[Human pose keypoint data]
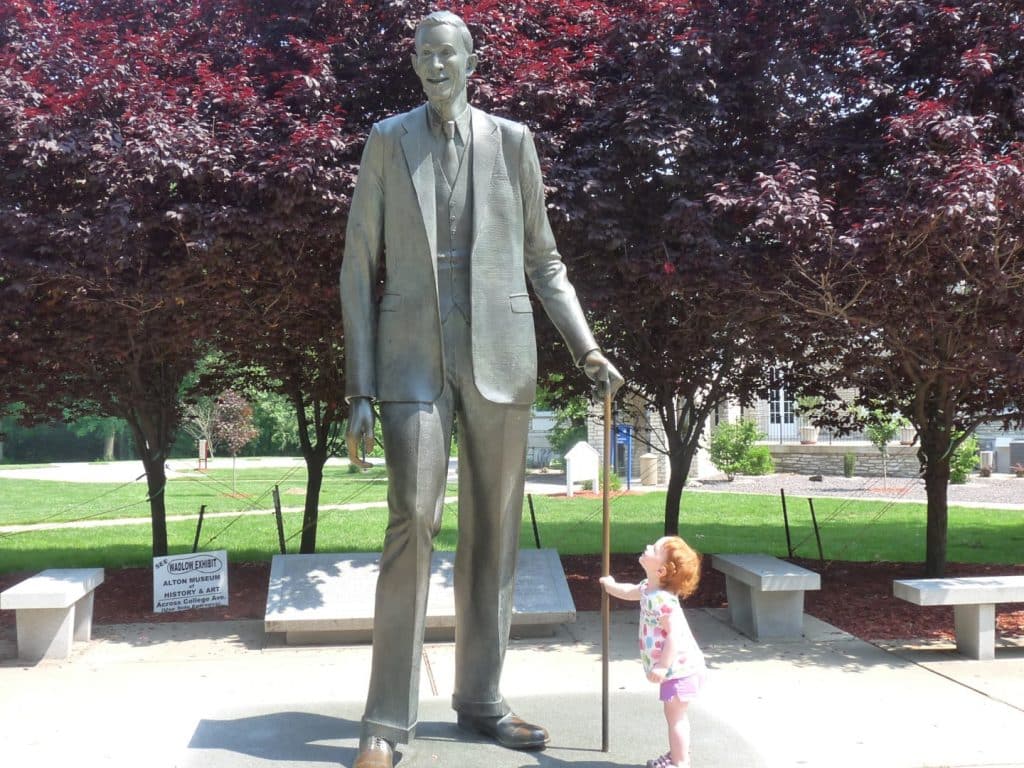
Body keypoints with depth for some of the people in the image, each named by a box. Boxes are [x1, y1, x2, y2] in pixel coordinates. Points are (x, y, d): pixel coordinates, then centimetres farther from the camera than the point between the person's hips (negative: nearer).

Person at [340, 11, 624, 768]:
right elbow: (360, 268, 4)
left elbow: (543, 260, 13)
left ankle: (480, 697, 18)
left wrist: (586, 346, 0)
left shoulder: (512, 140, 10)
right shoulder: (388, 140, 7)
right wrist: (360, 387, -2)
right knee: (413, 521, -12)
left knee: (494, 530, 5)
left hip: (499, 355, 2)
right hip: (414, 356, -2)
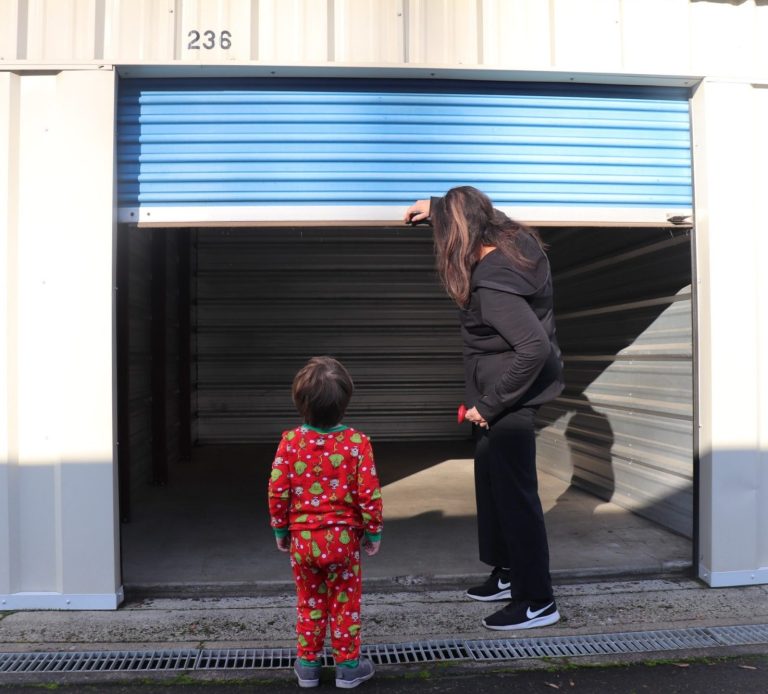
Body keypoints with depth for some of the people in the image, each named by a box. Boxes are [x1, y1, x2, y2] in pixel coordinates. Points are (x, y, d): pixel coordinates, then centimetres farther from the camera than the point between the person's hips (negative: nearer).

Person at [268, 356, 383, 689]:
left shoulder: (290, 440, -10)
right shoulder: (357, 442, -14)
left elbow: (278, 491, -6)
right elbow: (369, 494, -12)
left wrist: (281, 530, 9)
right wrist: (374, 532, 2)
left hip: (302, 538, 2)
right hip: (343, 538, -2)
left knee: (309, 601, 19)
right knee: (345, 602, 14)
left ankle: (308, 664, 30)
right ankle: (347, 665, 25)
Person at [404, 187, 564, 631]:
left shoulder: (491, 285, -28)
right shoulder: (516, 241, -2)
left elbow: (535, 347, -32)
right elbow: (479, 214, 23)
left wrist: (489, 405, -24)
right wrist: (437, 208, 28)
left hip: (511, 396, -10)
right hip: (508, 393, 10)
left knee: (514, 493, 0)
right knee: (492, 479, 21)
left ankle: (537, 601, 15)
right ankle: (507, 573, 36)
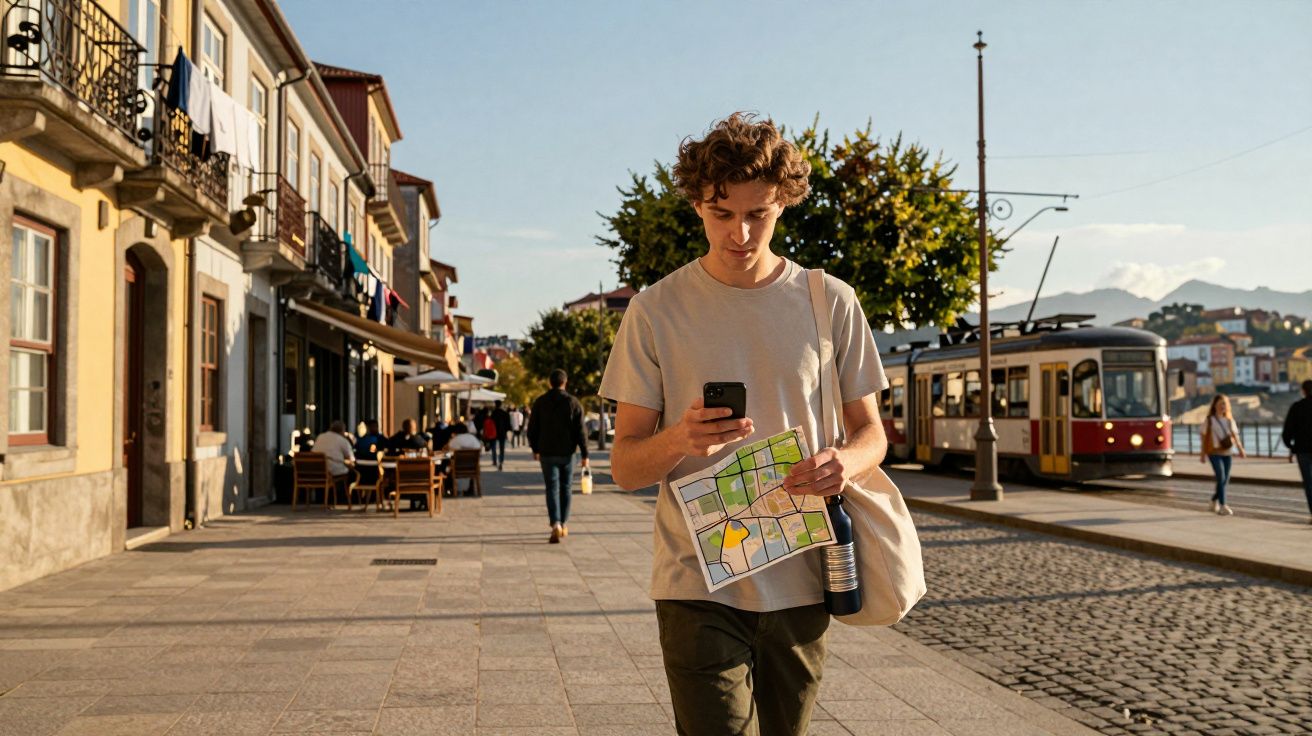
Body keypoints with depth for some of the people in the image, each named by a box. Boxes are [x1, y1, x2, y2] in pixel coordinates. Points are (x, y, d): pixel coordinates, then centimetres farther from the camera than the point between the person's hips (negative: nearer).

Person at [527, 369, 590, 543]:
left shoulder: (540, 403, 0)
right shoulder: (574, 403, -4)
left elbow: (532, 429, 4)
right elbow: (580, 431, -7)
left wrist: (535, 449, 18)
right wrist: (585, 454, -3)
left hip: (547, 453, 0)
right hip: (567, 453, 0)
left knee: (552, 489, -1)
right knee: (565, 488, 14)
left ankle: (556, 525, -18)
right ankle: (564, 525, 23)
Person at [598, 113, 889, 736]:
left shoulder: (831, 303, 4)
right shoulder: (656, 311, 0)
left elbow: (871, 432, 10)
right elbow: (624, 466, 0)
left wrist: (846, 462, -15)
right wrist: (678, 439, -23)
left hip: (801, 582, 2)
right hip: (698, 585, -2)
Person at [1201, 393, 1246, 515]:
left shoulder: (1229, 420, 10)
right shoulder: (1210, 420, -1)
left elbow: (1235, 435, 4)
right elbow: (1204, 437, 1)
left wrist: (1240, 449, -10)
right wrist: (1203, 455, 1)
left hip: (1227, 452, 5)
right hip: (1214, 452, -5)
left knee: (1225, 480, 8)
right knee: (1221, 477, -16)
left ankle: (1214, 500, 31)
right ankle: (1223, 506, -14)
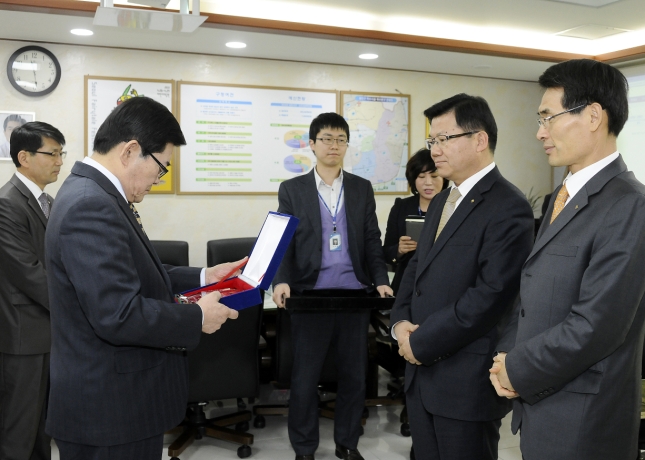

Requirement:
The result should be a precise copy of all the entries, free of pictures.

Response to the exercise:
Body keypoints with depth for some of the people in the image, each named by a box. Boxes are [x1, y1, x2, y2] in pixel coordinates. Points are (x, y, d): pixel coordinates, then centimetres farther from the camera than the point between the person's hips (negative: nearer).

Person at [340, 11, 624, 768]:
right elbow: (360, 268, 4)
left elbow: (543, 260, 13)
left ankle: (480, 697, 18)
left wrist: (586, 346, 0)
left shoulder: (512, 140, 10)
right shoulder: (388, 140, 7)
right wrist: (360, 387, -2)
right knee: (413, 521, -12)
left knee: (494, 530, 5)
left hip: (499, 355, 2)
right hip: (414, 356, -2)
Body keypoints with depth for some of the people in the image, each named by a box. Boxes are [x1, y1, x2, y2] in pixel coordinates. Points are (x, y, d): pixel coordinates, then centimetres farther from the camera than the point between the person's hips (negative: nearer).

Person at [268, 356, 383, 689]:
left shoulder: (290, 440, -10)
right shoulder: (357, 442, -14)
left elbow: (278, 491, -6)
right elbow: (369, 494, -12)
left wrist: (281, 530, 9)
right wrist: (374, 532, 2)
left hip: (302, 538, 2)
right hip: (343, 538, -2)
left knee: (309, 601, 19)
right knee: (345, 602, 14)
left ankle: (308, 664, 30)
right ankle: (347, 665, 25)
Person at [404, 187, 564, 631]:
left shoulder: (491, 285, -28)
right shoulder: (516, 241, -2)
left elbow: (535, 347, -32)
right elbow: (479, 214, 23)
left wrist: (489, 405, -24)
right wrist: (437, 208, 28)
left hip: (511, 396, -10)
right hip: (508, 393, 10)
left knee: (514, 493, 0)
right knee: (492, 479, 21)
left ankle: (537, 601, 15)
right ankle: (507, 573, 36)
Body keypoints with depth for some of the people in the image, each named by a box. Boxes are [x1, y1, x2, y2] in pixel coordinates. Points are (x, y, d): pixel coordinates, then centimetres farther from the camera than the point between the person's hips (negative: nearer).

Person at [527, 369, 590, 543]:
left shoulder: (540, 403, 0)
right shoulder: (574, 403, -4)
left elbow: (532, 429, 4)
right elbow: (580, 431, -7)
left wrist: (535, 449, 18)
right wrist: (585, 454, -3)
left hip: (547, 453, 0)
right hip: (567, 453, 0)
left knee: (552, 489, -1)
right knee: (565, 488, 14)
left ankle: (556, 525, -18)
right ankle: (564, 525, 23)
Person at [598, 113, 889, 736]:
left shoulder: (831, 303, 4)
right shoulder: (656, 311, 0)
left elbow: (871, 432, 10)
right elbow: (624, 466, 0)
left wrist: (846, 462, -15)
right wrist: (678, 439, -23)
left hip: (801, 582, 2)
right hip: (698, 585, -2)
Person at [1201, 393, 1246, 515]:
left shoulder: (1229, 420, 10)
right shoulder: (1210, 420, -1)
left elbow: (1235, 435, 4)
right elbow: (1204, 437, 1)
left wrist: (1240, 449, -10)
right wrist: (1203, 455, 1)
left hip: (1227, 452, 5)
right hip: (1214, 452, -5)
left knee: (1225, 480, 8)
right knee: (1221, 477, -16)
left ankle: (1214, 500, 31)
right ankle: (1223, 506, -14)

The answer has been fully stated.